───── SOURCE EXTRACT ─────

I haven't bought a tub of real nightcrawlers since the Gulp crawlers in the jar came out. I wonder if they are working on Gulp nightcrawlers?

It has already been mentioned that the Alive product is so much more convenient that real bait because it doesn't have to be kept alive. I'm not sure I'll buy any live bait this year at all, except for maybe rigging.


----------



## nodakoutdoors.com

fishhook said:


> I've tried it before without any success. But, how are you guys rigging the setup with the plastics. Do you rig it like live bait or a little different?


I rig it the same as I do when pitching minnows....through the mouth and up and out the back.


----------



## blhunter3

Can a person use the alive bait behind a bottom bouncer and a spinner?


----------



## USAlx50

yessir. I love plastics instead of live bait on rigs like that in lakes that have high perch populations. You dont have to constantly rebait because of getting ripped off by the little buggers.


----------



## goosehunternd

Iv used the leeches behind a spinner rig on Devils before. Worked for me


----------



## blhunter3

I have used the leeches and worm but never the minnows.


----------



## MallardMayhem21

I am going to try the Alive leeches this weekend. If they catch fish and don't twist and tangle your line all up they would be more than worth it in my eyes. Nothing worse than reeling up your line and your snell is tied in a knot!!!


----------



## Brad Anderson

I'm with wingmaster. the regular gulp, which I have bought and used, imo is junk. Once you take one outta the bag and don't use it for a while, it dries up hard as a rock. And imo, it won't take northern pike beatings like a normal plastic will.

As for the new gulp, I would like to hear why it may be a superior bait. I've never used it, but for the price what makes it special??

I'm always skeptical about anything new. Marketing experts get paid big money to sell people on new products, whether they work or not.


----------



## northdakotakid

Remember... Gulp is a plastic bait and compared to other traditional plastic baits it is far superior... also in my use of Gulp it has far superior durability than any livebait I ahve ever used.

It works as well as livebait in specific situations ... not all situations. FOr example, pulling spinners or dragging a jig... these situations for me have produced atleast as many fish as livebait but the durability was far superior.

It is just another tool... not thee tool for catching fish.


----------



## nodakoutdoors.com

Brad Anderson said:


> As for the new gulp, I would like to hear why it may be a superior bait. I've never used it, but for the price what makes it special??
> 
> I'm always skeptical about anything new. Marketing experts get paid big money to sell people on new products, whether they work or not.

───── DATA EXTRACT ─────

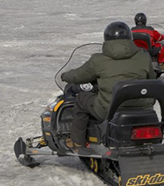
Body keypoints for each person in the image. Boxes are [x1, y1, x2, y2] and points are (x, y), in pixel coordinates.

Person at [60, 21, 157, 151]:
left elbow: (78, 76)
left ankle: (77, 142)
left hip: (110, 109)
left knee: (81, 99)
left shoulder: (98, 60)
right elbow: (152, 80)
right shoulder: (144, 57)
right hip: (143, 107)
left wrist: (65, 75)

─────

Answer these from the fishing bait thread:
(a) How does the reply to fishhook say the plastics are rigged?
(b) Where did goosehunternd use the leeches behind a spinner rig?
(c) According to Brad Anderson, what happens to regular Gulp taken out of the bag and left unused for a while?

(a) The same way as when pitching minnows: through the mouth and up and out the back.
(b) On Devils.
(c) It dries up hard as a rock.